Intervention de Hervé Le Bras

Commission des lois constitutionnelles, de législation, du suffrage universel, du Règlement et d'administration générale — Réunion du 27 novembre 2014 : 3ème réunion
Nouvelle organisation territoriale de la république — Auditions sous forme de table ronde d'universitaires spécialisés dans l'approche comparative des organisations territoriales au sein de l'union européenne

Hervé Le Bras, directeur d'étude à l'École des hautes études en sciences sociales, chercheur émérite à l'Institut national de la statistique et des études démographiques :

Je suis honoré de votre invitation, qui me fait partie à cette docte assemblée de juristes. Il est vrai que si ma spécialité me range plutôt du côté des sciences sociales et de l'Histoire, je n'en ai pas moins eu, au cours de ma carrière, l'occasion de me familiariser avec les questions qui nous occupent ici, pour avoir animé un groupe de prospective de la Datar dont j'ai présidé, in fine, le conseil scientifique.

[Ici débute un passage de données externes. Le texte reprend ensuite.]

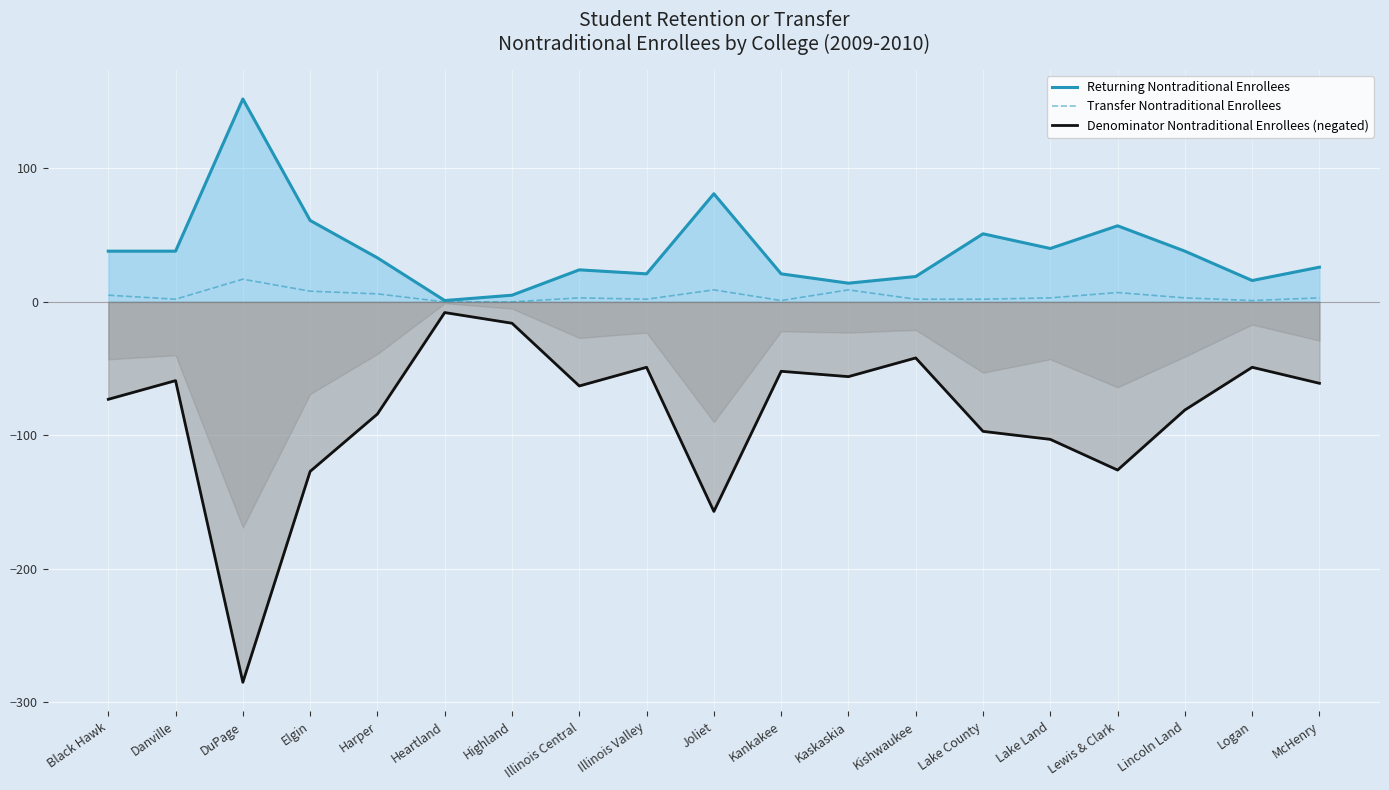

What is the greatest value displayed?

152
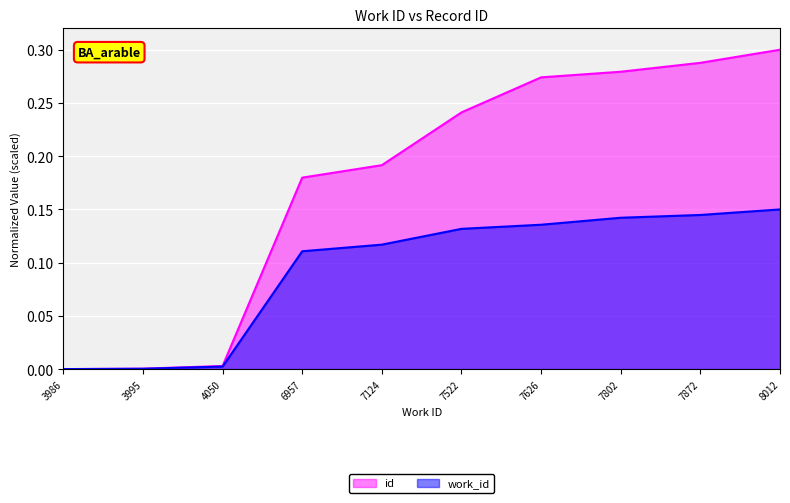

How many data points does each series have?

10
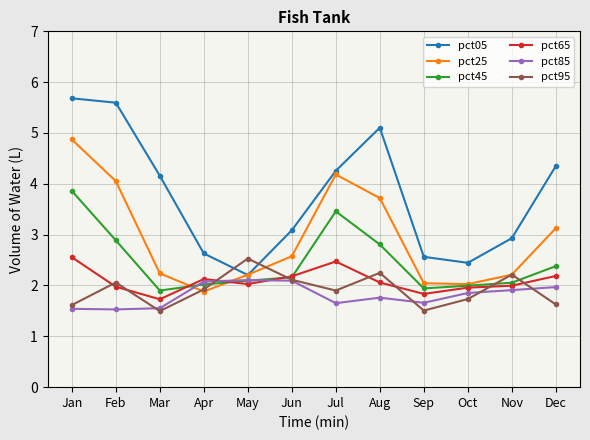

What are all the series names shown in the legend?

pct05, pct25, pct45, pct65, pct85, pct95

Ce qui m'a frappé, lorsque le projet de nouvelle carte territoriale, fusionnant des régions, a été annoncé, c'est le défaut d'objectifs assignés à cette réforme. Certes, trois arguments étaient mis en avant dans la lettre du Président de la République - donner à nos régions une taille européenne, assurer leur dynamisme économique, réaliser des économies de fonctionnement. Mais ils se laissent aisément démonter. La taille critique ? Mais celle des Länders allemands est très variable, et leur coefficient de Gini, qui mesure la dispersion de la population, est double de celui des nouvelles régions françaises, dessinées comme sous l'influence de notre vieux tropisme, l'illusion de l'égalité. Le dynamisme économique ? Mais il n'y a aucune corrélation entre la taille des Länders allemands et leur PIB par tête. Même chose pour la croissance de leur PIB au cours des dix dernières années. Quant à la question des économies d'échelle, je souscris pleinement à ce qu'a dit Robert Hertzog. Il faut y regarder de près. Une étude de l'Institut Esprit public sur une éventuelle fusion entre Haute et Basse-Normandie fait apparaître que l'on y perdrait de l'argent les sept premières années, pour n'en gagner un peu - 5% - qu'à partir de la huitième.